O exercício dessas opções deve se dar na fase interna da licitação, quando a Administração definirá, de acordo com suas necessidades e com o interesse público subjacente, o objeto a ser licitado, sua especificação, quantidade, qualidade, prazo de execução ou de fornecimento, etc. Definirá também quais exigências serão opostas aos pretensos concorrentes, para que assim se minimizem os riscos de contratar com licitantes incapazes de concretizar o objeto, e se assegure a seleção da proposta mais vantajosa para a Administração dentre aquelas formuladas por concorrentes aptos a contratar com o Poder Público o objeto licitado.
Nesse momento, a atividade do administrador deve ser instruída pelos princípios da razoabilidade, da proporcionalidade e da rejeição ao excesso de formalismo, além de outros igualmente relevantes; tudo dentro da pauta da Lei, mas sempre objetivo de ampliar ao máximo o espectro de concorrentes capazes de contratar com a Administração.
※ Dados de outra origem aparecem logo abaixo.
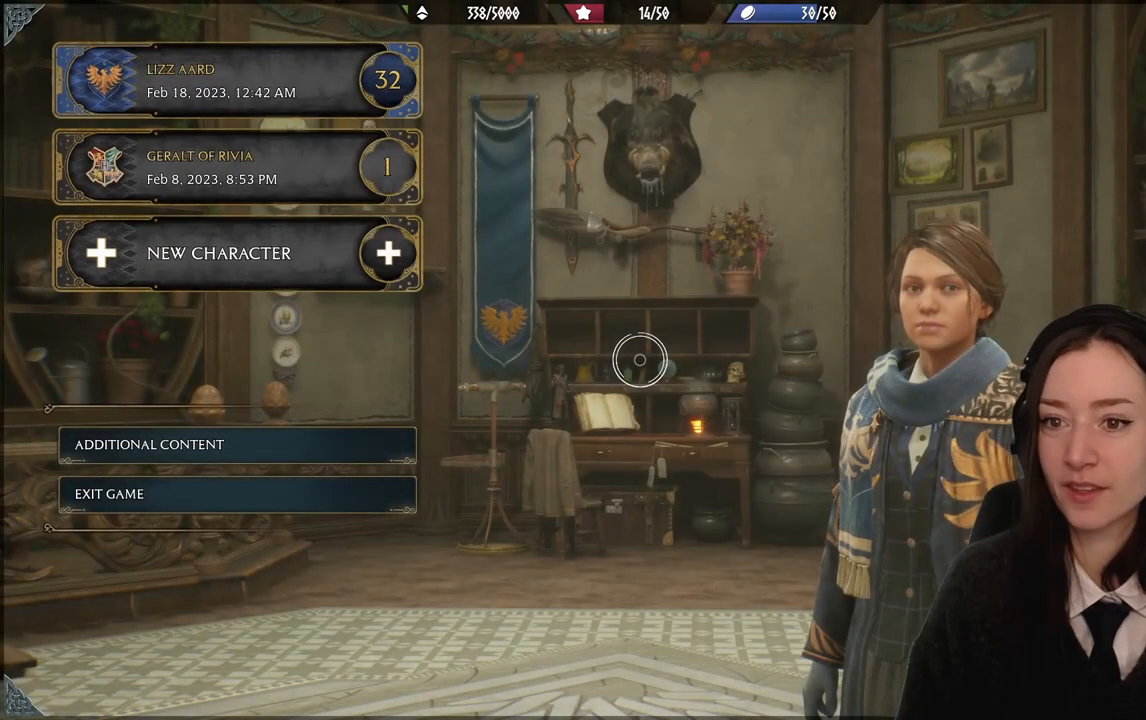
Gameplay with a controller (Xbox layout); each line is a JSON object with the inputs held at the frame after it. "events" lists button and stick changes between this image and that frame as [ms after this image, input, new state], when the widget could be followed in between. Not read: DPAD_DOWN L3 R3.
{"buttons": [], "left_stick": "up-left", "right_stick": "center", "events": [[200, "left_stick", "up-left"]]}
O Tribunal da Cidadania, STJ, segue esta linha, vejamos:
MANDADO DE SEGURANÇA. ADMINISTRATIVO. LICITAÇÃO. PROPOSTA TÉCNICA. INABILITAÇÃO. ARGÜIÇÃO DE FALTA DE ASSINATURA NO LOCAL PREDETERMINADO. ATO ILEGAL. EXCESSO DE FORMALISMO. PRINCÍPIO DA RAZOABILIDADE.
1. A interpretação dos termos do Edital não pode conduzir a atos que acabem por malferir a própria finalidade do procedimento licitatório, restringindo o número de concorrentes e prejudicando a escolha da melhor proposta.
2. O ato coator foi desproporcional e desarrazoado, mormente tendo em conta que não houve falta de assinatura, pura e simples, mas assinaturas e rubricas fora do local preestabelecido, o que não é suficiente para invalidar a proposta, evidenciando claro excesso de formalismo. Precedentes.
3. Segurança concedida.
(MS 5.869/DF, Rel. Ministra LAURITA VAZ, PRIMEIRA SEÇÃO, julgado em 11.09.2002, DJ 07.10.2002 p. 163) (grifos nossos)
ADMINISTRATIVO. LICITAÇÃO. HABILITAÇÃO. EXIGÊNCIA EXCESSIVA.
1. É excessiva a exigência feita pela administração pública de que, em procedimento licitatório, o balanço da empresa seja assinado pelo sócio-dirigente, quando a sua existência, validade e eficácia não foram desconstituídas, haja vista estar autenticado pelo contador e rubricado pelo referido sócio.
[...]
3. O procedimento licitatório há de ser o mais abrangente possível, a fim de possibilitar o maior número possível de concorrentes, tudo a possibilitar a escolha da proposta mais vantajosa.
4. Não deve ser afastado candidato do certame licitatório, por meros detalhes formais. No particular, o ato administrativo deve ser vinculado ao princípio da razoabilidade, afastando-se de produzir efeitos sem caráter substancial.
5. Segurança concedida.
(MS 5631/DF, Rel. Ministro JOSÉ DELGADO, PRIMEIRA SEÇÃO, julgado em 13.05.1998, DJ 17.08.1998 p. 7) (grifos nossos)
Bem instruída, estão assim, as bases da já sólida jurisprudência pátria, porquê pelo qual não se deve apenar servidores que de tudo fazem para prevalecer a finalidade da licitação, qual seja, a concorrência e a isonomia, fundamentada na perspectiva de ação do poder público, que muito das vezes fica entrevado por falta de ser alavancado em procedimentos demorados, pelo princípio da simplicidade, para alcançar-se a efetividade tão esperada e prestigiada quando os resultados do interesse coletivo são atendidos. E, que só podem ser feitos pelo caminho da discricionariedade de agentes intrépidos e sagazes, que por um enfoque distorcido acabam sendo vítimas de ações de improbidade infundadas.
Rogério Wanderley Guasti, Advogado do Siqueira Castro – Advogados, Mestre em Direito e Economia pela UGF/Rio, MBA em Direito Tributário pela FGV/Rio, Professor da Faculdade Nacional.